Health & Safety Watch The Dangers of Lead

Posted on 23 October 2017 by cradmin

Since the time of the Roman Empire, societies have had a strong relationship with lead and lead-based products. However, we also have a long history with believing lead is harmless altogether or in small doses. The truth of the matter is that when introduced inside the body, lead is dangerous at even the smallest levels of exposure, and it is up to employers to protect their workers from this hazard.

Lead has been used for plumbing in the U.S. since the 1800s, and by the 20th century, more than 70 percent of mid-sized to large cities were using lead pipes. In the 1900s, lead was also used in many types of interior paints, and it was used as an admixture in gasoline.

All of these leaded products continued to be used until the 1970s when Philip J. Landrigan conducted a detailed study of lead poisoning in El Paso, Texas. Based on the results, the federal government enacted several laws banning lead from plumbing, paint, gasoline and food cans. Exposure limits were also set for workers in the country.

**PROVIDED DATA:**

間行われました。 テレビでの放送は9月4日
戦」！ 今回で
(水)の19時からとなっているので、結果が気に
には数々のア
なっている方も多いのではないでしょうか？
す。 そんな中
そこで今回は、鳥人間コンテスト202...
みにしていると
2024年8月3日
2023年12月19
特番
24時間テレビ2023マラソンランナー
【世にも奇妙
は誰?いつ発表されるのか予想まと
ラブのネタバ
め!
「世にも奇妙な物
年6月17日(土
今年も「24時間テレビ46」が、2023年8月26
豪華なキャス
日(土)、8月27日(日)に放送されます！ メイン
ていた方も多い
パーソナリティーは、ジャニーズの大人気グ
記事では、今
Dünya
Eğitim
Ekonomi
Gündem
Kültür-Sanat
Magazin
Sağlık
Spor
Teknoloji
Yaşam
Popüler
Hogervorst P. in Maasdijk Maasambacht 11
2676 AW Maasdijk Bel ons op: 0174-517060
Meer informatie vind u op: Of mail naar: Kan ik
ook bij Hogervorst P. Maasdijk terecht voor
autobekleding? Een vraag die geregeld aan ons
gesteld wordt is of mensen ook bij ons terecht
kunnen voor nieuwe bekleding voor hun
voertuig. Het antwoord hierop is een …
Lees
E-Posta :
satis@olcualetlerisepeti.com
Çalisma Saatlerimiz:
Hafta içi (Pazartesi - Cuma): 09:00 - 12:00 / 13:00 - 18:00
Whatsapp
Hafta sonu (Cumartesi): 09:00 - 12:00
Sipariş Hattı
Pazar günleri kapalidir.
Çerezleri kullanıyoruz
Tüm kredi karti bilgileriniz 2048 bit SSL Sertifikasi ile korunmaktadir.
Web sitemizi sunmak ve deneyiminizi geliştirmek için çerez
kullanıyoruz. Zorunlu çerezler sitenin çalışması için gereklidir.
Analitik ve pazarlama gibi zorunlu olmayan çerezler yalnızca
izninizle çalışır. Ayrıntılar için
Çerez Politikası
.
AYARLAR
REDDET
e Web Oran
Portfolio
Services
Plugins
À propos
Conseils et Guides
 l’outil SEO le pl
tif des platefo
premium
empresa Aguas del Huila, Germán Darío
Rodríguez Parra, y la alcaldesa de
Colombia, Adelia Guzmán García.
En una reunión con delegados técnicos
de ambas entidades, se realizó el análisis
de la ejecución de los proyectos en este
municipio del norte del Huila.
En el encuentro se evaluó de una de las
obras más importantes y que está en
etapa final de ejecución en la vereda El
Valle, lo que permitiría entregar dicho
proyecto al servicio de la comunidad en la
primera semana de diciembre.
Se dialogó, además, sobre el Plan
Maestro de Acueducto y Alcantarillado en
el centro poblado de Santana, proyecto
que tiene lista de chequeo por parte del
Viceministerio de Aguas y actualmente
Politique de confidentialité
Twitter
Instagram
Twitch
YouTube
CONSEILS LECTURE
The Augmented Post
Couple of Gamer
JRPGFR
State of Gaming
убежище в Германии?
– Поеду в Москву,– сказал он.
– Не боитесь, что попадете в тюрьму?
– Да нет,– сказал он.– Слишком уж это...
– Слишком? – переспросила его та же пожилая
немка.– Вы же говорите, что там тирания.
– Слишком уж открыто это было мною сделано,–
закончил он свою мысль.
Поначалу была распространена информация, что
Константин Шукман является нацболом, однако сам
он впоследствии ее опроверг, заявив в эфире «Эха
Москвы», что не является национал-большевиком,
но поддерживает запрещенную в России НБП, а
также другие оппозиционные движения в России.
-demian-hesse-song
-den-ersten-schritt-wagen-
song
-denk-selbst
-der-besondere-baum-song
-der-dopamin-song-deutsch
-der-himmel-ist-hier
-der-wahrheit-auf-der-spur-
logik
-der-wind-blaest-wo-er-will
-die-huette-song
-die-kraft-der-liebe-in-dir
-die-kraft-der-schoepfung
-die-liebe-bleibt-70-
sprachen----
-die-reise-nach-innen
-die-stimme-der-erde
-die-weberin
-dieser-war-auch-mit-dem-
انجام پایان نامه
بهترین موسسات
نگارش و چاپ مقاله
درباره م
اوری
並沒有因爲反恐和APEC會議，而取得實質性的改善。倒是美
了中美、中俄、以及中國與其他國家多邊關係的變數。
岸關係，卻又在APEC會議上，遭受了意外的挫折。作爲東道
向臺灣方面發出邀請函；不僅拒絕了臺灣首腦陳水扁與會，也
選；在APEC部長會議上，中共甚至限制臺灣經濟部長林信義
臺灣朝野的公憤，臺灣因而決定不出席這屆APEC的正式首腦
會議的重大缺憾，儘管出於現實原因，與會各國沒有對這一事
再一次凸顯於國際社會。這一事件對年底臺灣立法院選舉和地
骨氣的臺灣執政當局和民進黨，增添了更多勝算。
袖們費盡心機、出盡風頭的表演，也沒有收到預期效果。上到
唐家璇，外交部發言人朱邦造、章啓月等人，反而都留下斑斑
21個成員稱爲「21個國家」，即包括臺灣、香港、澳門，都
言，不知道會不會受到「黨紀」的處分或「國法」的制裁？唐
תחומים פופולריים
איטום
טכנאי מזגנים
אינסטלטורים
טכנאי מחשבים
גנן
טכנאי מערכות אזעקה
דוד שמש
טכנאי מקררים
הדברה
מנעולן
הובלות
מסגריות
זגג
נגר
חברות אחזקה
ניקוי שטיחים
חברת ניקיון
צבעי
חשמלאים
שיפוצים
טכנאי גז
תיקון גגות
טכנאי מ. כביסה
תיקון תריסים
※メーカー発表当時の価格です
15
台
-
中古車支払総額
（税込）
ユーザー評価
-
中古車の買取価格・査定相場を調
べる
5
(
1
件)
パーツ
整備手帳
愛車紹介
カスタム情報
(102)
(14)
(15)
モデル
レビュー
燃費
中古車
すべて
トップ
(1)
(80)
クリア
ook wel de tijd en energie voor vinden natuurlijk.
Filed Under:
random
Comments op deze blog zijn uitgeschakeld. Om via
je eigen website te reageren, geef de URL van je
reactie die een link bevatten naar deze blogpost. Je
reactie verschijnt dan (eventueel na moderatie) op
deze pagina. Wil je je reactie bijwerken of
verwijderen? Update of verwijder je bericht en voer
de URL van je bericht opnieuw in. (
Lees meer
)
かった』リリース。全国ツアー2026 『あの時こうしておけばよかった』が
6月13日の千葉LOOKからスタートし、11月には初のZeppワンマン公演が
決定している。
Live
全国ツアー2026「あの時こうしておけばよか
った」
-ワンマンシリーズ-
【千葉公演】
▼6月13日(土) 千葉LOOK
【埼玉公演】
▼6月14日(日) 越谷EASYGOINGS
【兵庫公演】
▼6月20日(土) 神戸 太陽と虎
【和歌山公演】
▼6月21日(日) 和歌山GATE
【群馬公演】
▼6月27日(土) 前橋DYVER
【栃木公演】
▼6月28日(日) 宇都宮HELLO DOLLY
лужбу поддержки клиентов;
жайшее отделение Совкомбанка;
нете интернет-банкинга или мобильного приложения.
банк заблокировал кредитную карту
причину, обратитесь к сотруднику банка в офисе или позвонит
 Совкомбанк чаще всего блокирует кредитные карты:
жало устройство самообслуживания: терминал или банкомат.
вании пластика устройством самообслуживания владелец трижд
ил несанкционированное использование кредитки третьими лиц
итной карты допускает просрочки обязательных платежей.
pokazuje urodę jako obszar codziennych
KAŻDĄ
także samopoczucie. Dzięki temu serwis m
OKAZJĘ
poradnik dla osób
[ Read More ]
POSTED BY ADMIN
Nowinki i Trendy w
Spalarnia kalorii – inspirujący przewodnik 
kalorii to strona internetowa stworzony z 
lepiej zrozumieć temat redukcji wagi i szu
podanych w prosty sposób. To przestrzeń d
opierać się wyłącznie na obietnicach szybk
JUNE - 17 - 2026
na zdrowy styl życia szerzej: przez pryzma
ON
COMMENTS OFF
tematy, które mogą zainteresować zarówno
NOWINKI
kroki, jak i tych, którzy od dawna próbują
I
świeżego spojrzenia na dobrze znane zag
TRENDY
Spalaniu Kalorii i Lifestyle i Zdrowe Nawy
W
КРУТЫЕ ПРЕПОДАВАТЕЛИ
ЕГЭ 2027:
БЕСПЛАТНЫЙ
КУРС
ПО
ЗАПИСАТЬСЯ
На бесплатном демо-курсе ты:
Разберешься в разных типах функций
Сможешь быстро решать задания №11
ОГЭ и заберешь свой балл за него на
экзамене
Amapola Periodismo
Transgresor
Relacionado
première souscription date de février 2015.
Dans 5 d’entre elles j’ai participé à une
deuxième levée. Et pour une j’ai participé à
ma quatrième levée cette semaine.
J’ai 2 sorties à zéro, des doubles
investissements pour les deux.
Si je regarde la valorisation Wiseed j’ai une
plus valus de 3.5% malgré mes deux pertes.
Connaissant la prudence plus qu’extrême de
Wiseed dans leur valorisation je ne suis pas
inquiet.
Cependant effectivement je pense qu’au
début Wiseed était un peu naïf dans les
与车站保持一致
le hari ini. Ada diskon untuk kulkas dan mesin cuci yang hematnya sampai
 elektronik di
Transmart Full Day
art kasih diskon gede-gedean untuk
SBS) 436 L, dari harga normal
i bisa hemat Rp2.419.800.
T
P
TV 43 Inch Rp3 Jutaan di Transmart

**WHAT YOU NEED TO DO:**
• A. Answer these questions from the article on lead.
(i) Since what period has lead been used for plumbing in the U.S.?
(ii) By the 20th century, what share of mid-sized to large cities were using lead pipes?
(iii) In what city did Philip J. Landrigan conduct his study of lead poisoning?
• B. Write a continuation of the article on the dangers of lead, starting after its final sentence.
The records have no connection to the article on lead.

**RESPONSES FOR EACH TASK:**
• A.
(i) Since the 1800s.
(ii) More than 70 percent.
(iii) El Paso, Texas.

• B.
Because of these laws, blood-lead levels among U.S. adults decreased from an average of 13.1 micrograms per deciliter in 1976 through 1980 to only 1.09 ug/dl in 2012. The blood levels in children, who are more susceptible to lead poisoning, also dropped significantly. This drop in lead is now considered one of the greatest health achievements in the last 50 years.

Countertop Installers Risk Lead Poisoning

More than 23 different occupations risk exposure to lead. OSHA estimates that 804,000 workers in general industries and 838,000 workers in the construction industry are potentially exposed to lead. Because countertop installers also often perform deconstruction and remodeling where lead-based paints and pipes are present or work in close proximity, they are also at risk.

In addition, lead exposure is prevalent for anyone working in the manufacturing or fabricating of glass, copper and brass in addition to those who work with plastics and certain chemical finishes. Finally, lead has been discovered in ceramic bathroom and kitchen tiles, usually imported.

Why Lead Is a Hazard

Workers exposed to lead in the air or from buildings and materials on the job can risk serious, long-term medical problems, including high blood pressure, heart disease, kidney disease and immune disorders. The body also stores lead in bones, where is slowly leaks into the bloodstream for years.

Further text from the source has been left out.